Sexual and reproductive health is also a focus of David Louis Bell, a pediatrician and professor of Pediatrics and Population and Family Health, who for 24 years has run the Young Men’s Health Clinic in Washington Heights. The clinic offers screening for sexually transmitted infections, HIV prophylaxis, and confidential wellness visits for those ages 14 to 35. “The young men’s clinic is a neutral space where young men can come regardless of their sexual orientation or behavior and they feel supported and will be treated with honor,” says Bell, who also lives in the community. Last year, Bell was appointed associate dean of diversity, inclusion and belonging at Columbia Irving Medical Center. (Watch a video about the Young Men’s Clinic here.)
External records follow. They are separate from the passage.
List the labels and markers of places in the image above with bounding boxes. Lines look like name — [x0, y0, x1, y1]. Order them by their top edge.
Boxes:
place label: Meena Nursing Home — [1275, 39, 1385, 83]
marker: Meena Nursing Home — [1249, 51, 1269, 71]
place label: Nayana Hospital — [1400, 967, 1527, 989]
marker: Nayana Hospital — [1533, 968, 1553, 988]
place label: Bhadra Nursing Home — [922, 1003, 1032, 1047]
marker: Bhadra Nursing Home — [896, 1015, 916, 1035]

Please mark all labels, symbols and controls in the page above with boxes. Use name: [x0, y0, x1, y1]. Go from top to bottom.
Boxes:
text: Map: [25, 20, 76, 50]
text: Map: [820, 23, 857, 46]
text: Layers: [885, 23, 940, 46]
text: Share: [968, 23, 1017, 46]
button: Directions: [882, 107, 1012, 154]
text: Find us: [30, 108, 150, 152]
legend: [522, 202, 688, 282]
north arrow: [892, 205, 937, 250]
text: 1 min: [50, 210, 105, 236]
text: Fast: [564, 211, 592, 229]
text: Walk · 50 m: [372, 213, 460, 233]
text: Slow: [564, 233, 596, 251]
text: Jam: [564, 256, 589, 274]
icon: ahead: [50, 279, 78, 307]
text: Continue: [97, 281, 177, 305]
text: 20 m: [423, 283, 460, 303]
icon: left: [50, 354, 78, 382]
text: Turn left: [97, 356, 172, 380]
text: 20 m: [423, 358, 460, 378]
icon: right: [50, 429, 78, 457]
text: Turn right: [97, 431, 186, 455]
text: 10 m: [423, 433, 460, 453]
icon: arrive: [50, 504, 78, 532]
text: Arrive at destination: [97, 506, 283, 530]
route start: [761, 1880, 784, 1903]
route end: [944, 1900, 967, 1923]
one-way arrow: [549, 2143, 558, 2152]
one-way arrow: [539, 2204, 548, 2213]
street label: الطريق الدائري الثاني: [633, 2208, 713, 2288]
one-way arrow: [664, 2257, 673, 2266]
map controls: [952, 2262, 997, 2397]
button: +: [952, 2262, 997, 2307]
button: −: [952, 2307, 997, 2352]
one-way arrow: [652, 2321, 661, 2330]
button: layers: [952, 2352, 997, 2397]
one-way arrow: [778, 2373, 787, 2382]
Faculty members engaged in the community serve as role models for students, and so it was not surprising that when COVID-19 arose, students and faculty from Columbia Mailman School and across the Columbia University Irving Medical Center campus volunteered to become more involved with the local community. Marina Catallozzi, associate professor of Pediatrics and Population and Family Health, and Stephanie Grilo, assistant professor of Population and Family Health, were among the faculty and staff co-chairs guiding students who volunteered their expertise to support hospital workers, patients, and communities citywide through the COVID-19 Student Service Corps (CSSC). More than 600 Columbia Mailman students ultimately participated, and many worked with CLOTH or other organizations in the immediate environment of the School. “We had a health system that was stretched thin, a community that needed support, and students and faculty who wanted to help,” says Grilo. “Over 30 projects were developed and run by faculty and students to support needs that were identified by the health system, students and faculty, and our larger community.” After years of collaboration and trust-building with the community—much of it forged during the worst of the pandemic—Rausch notes, “People we have worked with come to us when they need something and the reverse.”